Quand un litige n'appartient entièrement à aucun pays, il faut trancher trois questions avant même de discuter le fond : la compétence, la loi applicable et l'exécution. Ces trois réponses ne coïncident pas nécessairement — un juge français peut être compétent tout en appliquant la loi italienne, et un jugement français peut n'avoir aucun effet en Tunisie faute de procédure de reconnaissance.
Ce qui rend la matière technique, c'est la superposition des sources. Un même divorce franco-espagnol relève d'un règlement européen pour la compétence, d'un autre pour la loi applicable au divorce, d'un troisième pour les obligations alimentaires, et du droit commun français pour ce qu'aucun texte ne couvre. Identifier le bon texte est le vrai travail — appliquer ensuite la règle qu'il pose est comparativement simple.
L'enjeu pratique est souvent celui du forum shopping : dans les matières où plusieurs juges sont compétents, la règle est fréquemment celle du premier saisi. Quelques jours d'avance peuvent déterminer le pays où le divorce sera jugé, donc la loi appliquée à la prestation compensatoire et au partage. C'est l'une des rares matières où la vitesse de réaction a une valeur chiffrable.

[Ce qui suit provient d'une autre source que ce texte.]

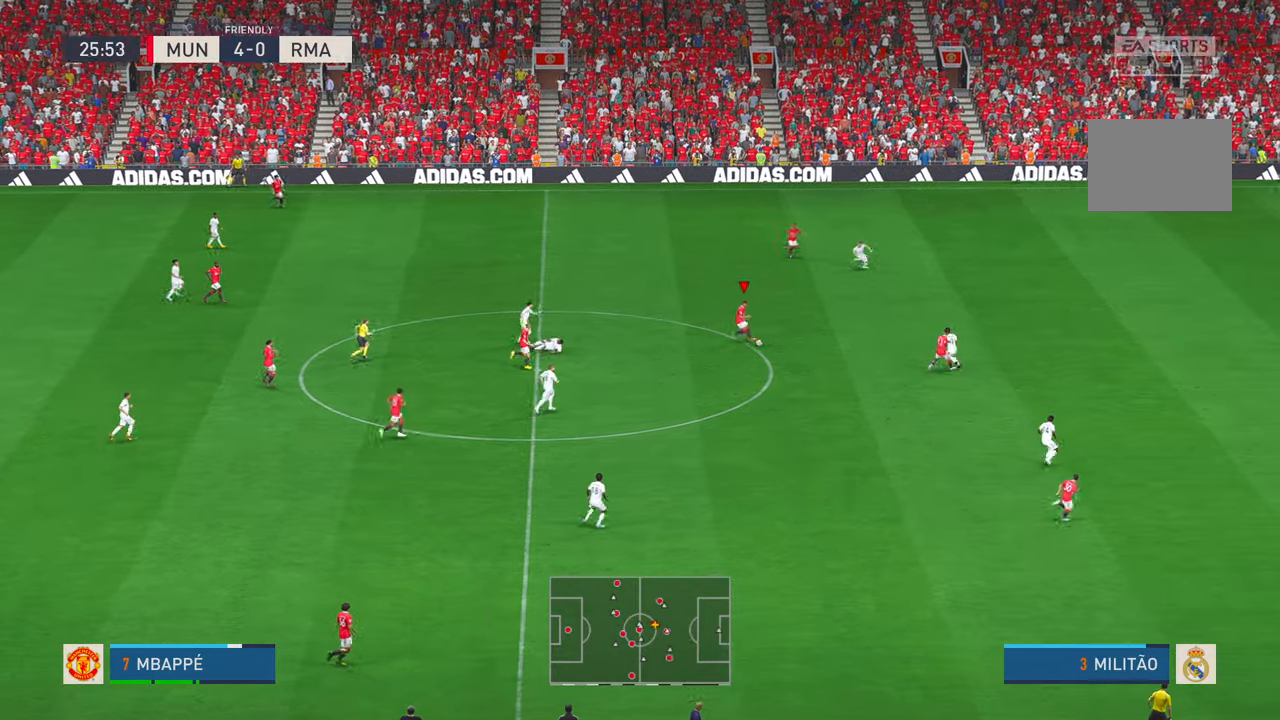
{"buttons": ["A", "R2"], "left_stick": "right", "right_stick": "center", "events": [[33, "right_stick", "center"], [183, "DPAD_UP", "down"], [200, "DPAD_UP", "up"], [233, "A", "down"], [250, "A", "up"], [483, "A", "down"]]}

Textes européens. Le règlement Bruxelles I bis n° 1215/2012 régit la compétence et la circulation des décisions en matière civile et commerciale. Le règlement Bruxelles II ter n° 2019/1111, applicable depuis le 1er août 2022, couvre le divorce et la responsabilité parentale (Légifrance / EUR-Lex). Le règlement Rome I n° 593/2008 désigne la loi applicable aux contrats, Rome II n° 864/2007 celle des obligations non contractuelles, Rome III n° 1259/2010 celle du divorce. Le règlement Successions n° 650/2012, applicable aux décès survenus depuis le 17 août 2015, rattache la succession à la dernière résidence habituelle du défunt et institue le certificat successoral européen.
Conventions internationales. La Convention de La Haye du 25 octobre 1980 organise le retour de l'enfant déplacé illicitement ; celle du 19 octobre 1996 traite de la protection des enfants ; la Convention de New York de 1958 assure la reconnaissance des sentences arbitrales étrangères. S'y ajoutent de nombreuses conventions bilatérales, notamment avec les pays du Maghreb, qui priment le droit commun.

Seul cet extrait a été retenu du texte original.